Sunday, February 21, 2010

BECAUSE OF WHAT I AM (a widow that is)

Last year a friend’s husband was diagnosed with stage-four cancer. He had to go through an intense round of chemotherapy, was very ill and the future was unknown. My heart reached out to the family as I could clearly understand the trial they were facing. Part of me wanted to call and offer my help or just a listening ear. Another part of me (the part that won over) did not.

Do people want to see me… ME… when their husband is sick? I felt like seeing me is a big reminder of what could be. I did not feel as though I would bring hope – I would bring a gray cloud. I thought about them and prayed for them every day. Mid-summer I ran into my friend. I gave her a hug and inquired to how they were all holding up. I let her know how much I thought of them and prayed for them.
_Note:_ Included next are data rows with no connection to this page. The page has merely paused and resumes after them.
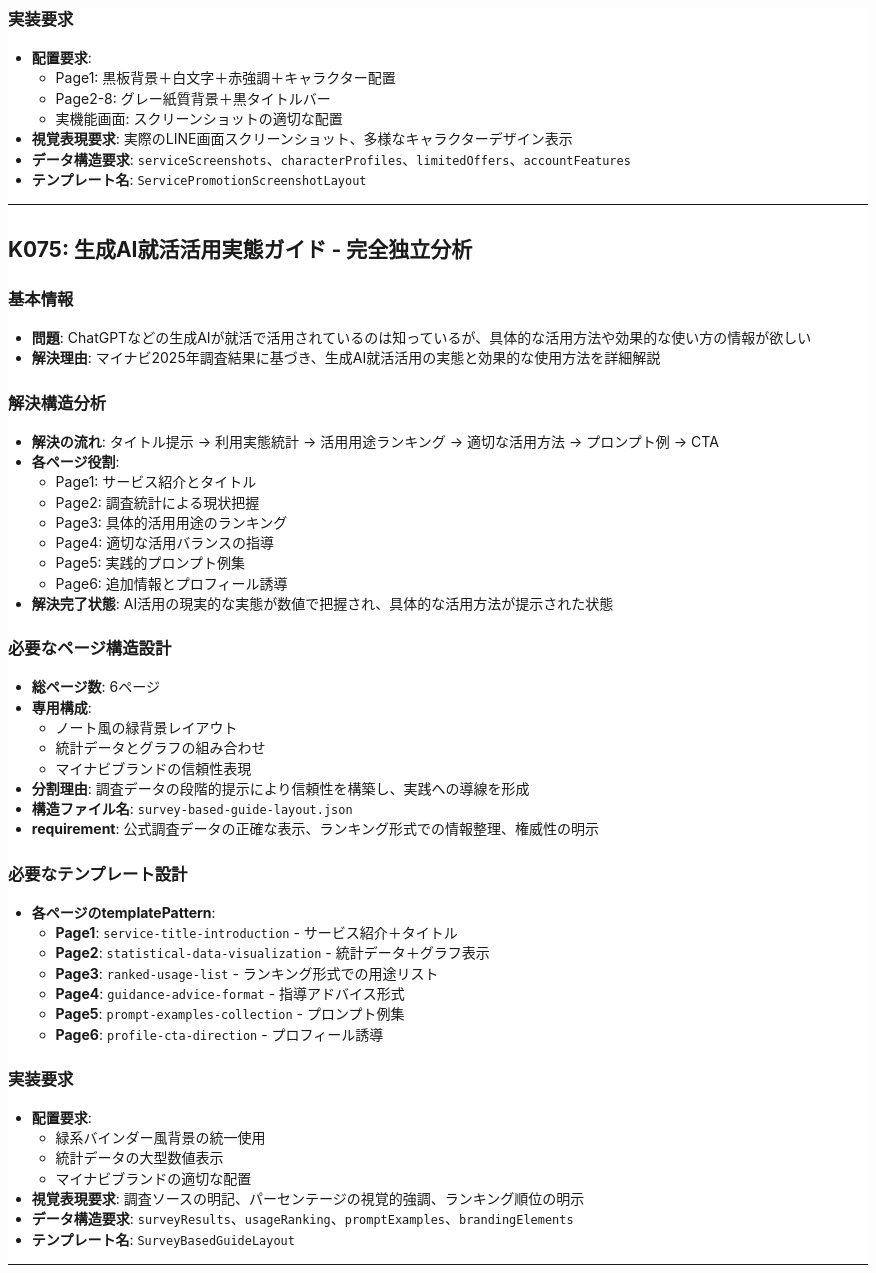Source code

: ### 実装要求
- **配置要求**: 
  - Page1: 黒板背景＋白文字＋赤強調＋キャラクター配置
  - Page2-8: グレー紙質背景＋黒タイトルバー
  - 実機能画面: スクリーンショットの適切な配置
- **視覚表現要求**: 実際のLINE画面スクリーンショット、多様なキャラクターデザイン表示
- **データ構造要求**: `serviceScreenshots`、`characterProfiles`、`limitedOffers`、`accountFeatures`
- **テンプレート名**: `ServicePromotionScreenshotLayout`

---

## K075: 生成AI就活活用実態ガイド - 完全独立分析 

### 基本情報
- **問題**: ChatGPTなどの生成AIが就活で活用されているのは知っているが、具体的な活用方法や効果的な使い方の情報が欲しい
- **解決理由**: マイナビ2025年調査結果に基づき、生成AI就活活用の実態と効果的な使用方法を詳細解説

### 解決構造分析
- **解決の流れ**: タイトル提示 → 利用実態統計 → 活用用途ランキング → 適切な活用方法 → プロンプト例 → CTA
- **各ページ役割**: 
  - Page1: サービス紹介とタイトル
  - Page2: 調査統計による現状把握
  - Page3: 具体的活用用途のランキング
  - Page4: 適切な活用バランスの指導
  - Page5: 実践的プロンプト例集
  - Page6: 追加情報とプロフィール誘導
- **解決完了状態**: AI活用の現実的な実態が数値で把握され、具体的な活用方法が提示された状態

### 必要なページ構造設計
- **総ページ数**: 6ページ
- **専用構成**: 
  - ノート風の緑背景レイアウト
  - 統計データとグラフの組み合わせ
  - マイナビブランドの信頼性表現
- **分割理由**: 調査データの段階的提示により信頼性を構築し、実践への導線を形成
- **構造ファイル名**: `survey-based-guide-layout.json`
- **requirement**: 公式調査データの正確な表示、ランキング形式での情報整理、権威性の明示

### 必要なテンプレート設計
- **各ページのtemplatePattern**: 
  - **Page1**: `service-title-introduction` - サービス紹介＋タイトル
  - **Page2**: `statistical-data-visualization` - 統計データ＋グラフ表示
  - **Page3**: `ranked-usage-list` - ランキング形式での用途リスト
  - **Page4**: `guidance-advice-format` - 指導アドバイス形式
  - **Page5**: `prompt-examples-collection` - プロンプト例集
  - **Page6**: `profile-cta-direction` - プロフィール誘導

### 実装要求
- **配置要求**: 
  - 緑系バインダー風背景の統一使用
  - 統計データの大型数値表示
  - マイナビブランドの適切な配置
- **視覚表現要求**: 調査ソースの明記、パーセンテージの視覚的強調、ランキング順位の明示
- **データ構造要求**: `surveyResults`、`usageRanking`、`promptExamples`、`brandingElements`
- **テンプレート名**: `SurveyBasedGuideLayout`

---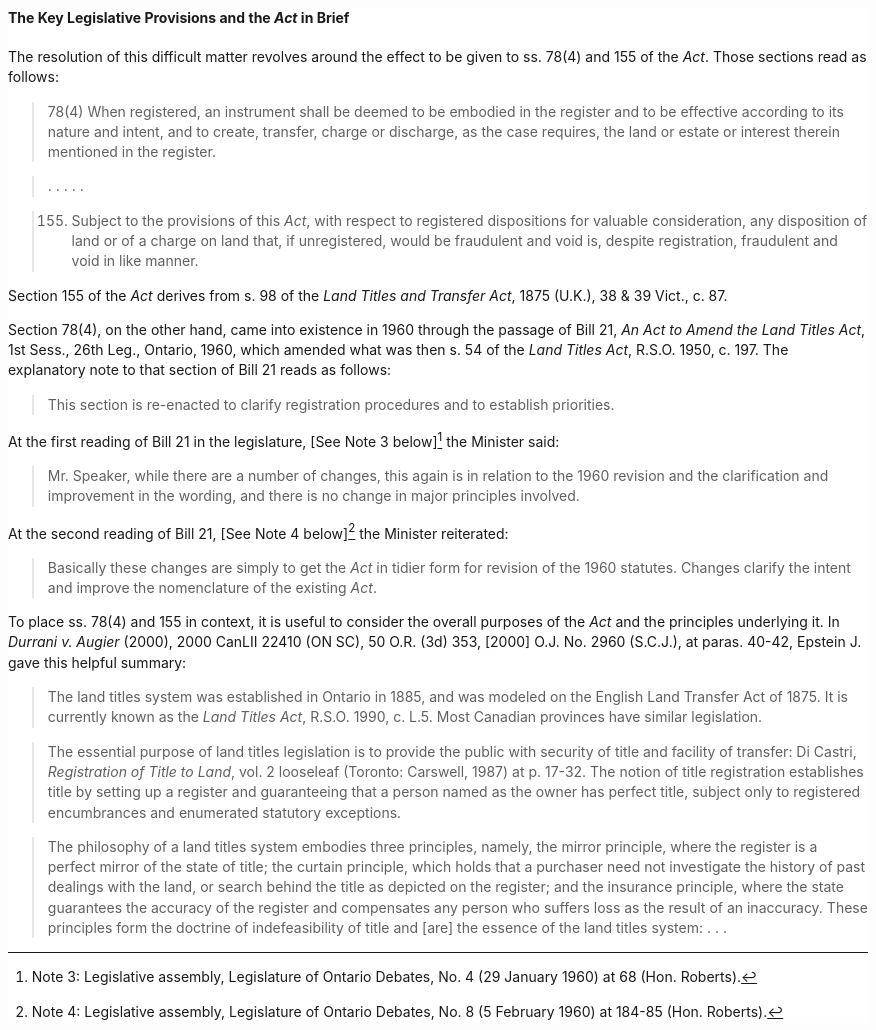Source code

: #### The Key Legislative Provisions and the *Act* in Brief

The resolution of this difficult matter revolves around the effect to be given to ss. 78(4) and 155 of the *Act*. Those sections read as follows: 

> 78(4) When registered, an instrument shall be deemed to be embodied in the register and to be effective according to its nature and intent, and to create, transfer, charge or discharge, as the case requires, the land or estate or interest therein mentioned in the register.

> . . . . .

> 155. Subject to the provisions of this *Act*, with respect to registered dispositions for valuable consideration, any disposition of land or of a charge on land that, if unregistered, would be fraudulent and void is, despite registration, fraudulent and void in like manner.

Section 155 of the *Act* derives from s. 98 of the *Land Titles and Transfer Act*, 1875 (U.K.), 38 & 39 Vict., c. 87. 

Section 78(4), on the other hand, came into existence in 1960 through the passage of Bill 21, *An Act to Amend the Land Titles Act*, 1st Sess., 26th Leg., Ontario, 1960, which amended what was then s. 54 of the *Land Titles Act*, R.S.O. 1950, c. 197. The explanatory note to that section of Bill 21 reads as follows: 

> This section is re-enacted to clarify registration procedures and to establish priorities.

At the first reading of Bill 21 in the legislature, [See Note 3 below][^3] the Minister said: 

> Mr. Speaker, while there are a number of changes, this again is in relation to the 1960 revision and the clarification and improvement in the wording, and there is no change in major principles involved.

At the second reading of Bill 21, [See Note 4 below][^4] the Minister reiterated: 

> Basically these changes are simply to get the *Act* in tidier form for revision of the 1960 statutes. Changes clarify the intent and improve the nomenclature of the existing *Act*.

To place ss. 78(4) and 155 in context, it is useful to consider the overall purposes of the *Act* and the principles underlying it. In *Durrani v. Augier* (2000), 2000 CanLII 22410 (ON SC), 50 O.R. (3d) 353, [2000] O.J. No. 2960 (S.C.J.), at paras. 40-42, Epstein J. gave this helpful summary: 

> The land titles system was established in Ontario in 1885, and was modeled on the English Land Transfer Act of 1875. It is currently known as the *Land Titles Act*, R.S.O. 1990, c. L.5. Most Canadian provinces have similar legislation.

> The essential purpose of land titles legislation is to provide the public with security of title and facility of transfer: Di Castri, *Registration of Title to Land*, vol. 2 looseleaf (Toronto: Carswell, 1987) at p. 17-32. The notion of title registration establishes title by setting up a register and guaranteeing that a person named as the owner has perfect title, subject only to registered encumbrances and enumerated statutory exceptions.

> The philosophy of a land titles system embodies three principles, namely, the mirror principle, where the register is a perfect mirror of the state of title; the curtain principle, which holds that a purchaser need not investigate the history of past dealings with the land, or search behind the title as depicted on the register; and the insurance principle, where the state guarantees the accuracy of the register and compensates any person who suffers loss as the result of an inaccuracy. These principles form the doctrine of indefeasibility of title and [are] the essence of the land titles system: . . .


[^1]: Note 1: [Sub nom.] CIBC Mortgages Inc. v. Chan.
[^2]: Note 2: Bill 152, *An Act to modernize various Acts administered by or affecting the Ministry of Government Services*, 2nd Sess., 38th Leg., Ontario, 2006 (assented to 20 December 2006), amends both the *Act* and the *Land Registration Reform Act*, R.S.O. 1990, c. L.4. The intervenor advised the court that Bill 152 is intended to make clear that, as of the effective date, the *Act* operates on the basis of deferred indefeasibility.
[^3]: Note 3: Legislative assembly, Legislature of Ontario Debates, No. 4 (29 January 1960) at 68 (Hon. Roberts).
[^4]: Note 4: Legislative assembly, Legislature of Ontario Debates, No. 8 (5 February 1960) at 184-85 (Hon. Roberts).
[^5]: Note 5: Section 68(1) reads as follows:
[^6]: Note 6: While this interpretation of ss. 68(1), 78(4) and 155 may appear strained, I note Professor Sullivan's remarks in *Sullivan and Driedger on the Construction of Statutes*, 4th ed. (Markham, Ont.: Butterworths, 2002) at pp. 127-28:
[^7]: Note 7: For example, this interpretation would have the effect of rendering meaningless the introductory clause in s. 155.
[^8]: Note 8: She explains that this trend was reversed in Australia and New Zealand by the decision in *Frazer v. Walker,* [1967] 1 A.C. 569, [1967] 1 All E.R. 649 (P.C.), but notes that the *Act*, unlike land titles legislation in other Canadian provinces, does not closely resemble the legislation in Australia and New Zealand. She also notes, at p. 182, that Canadian authority may preclude this as case law "uniformly supports the concept of deferred indefeasibility".
[^9]: Note 9: The rule excluding legislative history as an aid in statutory interpretation has been relaxed over the years. Legislative history may now be admitted as relevant to both the background and purpose of the legislation: see *Rizzo & Rizzo Shoes Ltd. (Re) (1998)*, 1998 CanLII 837 (SCC), 36 O.R. (3d) 418n, [1998] 1 S.C.R. 27, [1998] S.C.J. No. 2.
[^10]: Note 10: *Household Realty* followed an earlier decision of this court: *R.A. & J. Family Investment Corp. v. Orzech (1999)*, 1999 CanLII 3739 (ON CA), 44 O.R. (3d) 385, [1999] O.J. No. 2249 (C.A.).
[^11]: Note 11: I recognize that this raises a question as to the effect, if any, on the joint tenancy. However, for the purposes of this appeal, that question need not be answered.
[^12]: Note 12: This view is discussed in Sidney H. Troister, "Fraud in Real Estate Transactions: The Effects and the Remedies", The Law Society of Upper Canada, ed., *Special Lectures 2002 Real Property Law: Conquering the Complexities* (Toronto: Irwin Law Inc., 2003) at pp. 550-52.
I was grateful for that moment.

Her husband’s health has gotten better and he just recently returned to work.

There is something unjust about being in a position where you want to help, but because of who you are and what you are – feeling as though your presence would not be a lift to their spirits.

1 comment:

  1. I recently heard someone say that God will turn our test into a testimony, if only we allow Him to do so.

    Strength of spirit and hope are never a gray cloud and sometimes a hug is the only bit of sunshine someone sees in her day. When you feel you want to reach out... do it. Knowing you aren't alone is comforting and seeing a survivor of trials worse than your own inspires you to believe you can make it through the dark times and back into the light as well.

    You are an amazingly strong woman and I'm so glad you are blogging because I feel I'm getting to know you better and more importantly, that your faith will lead others to God.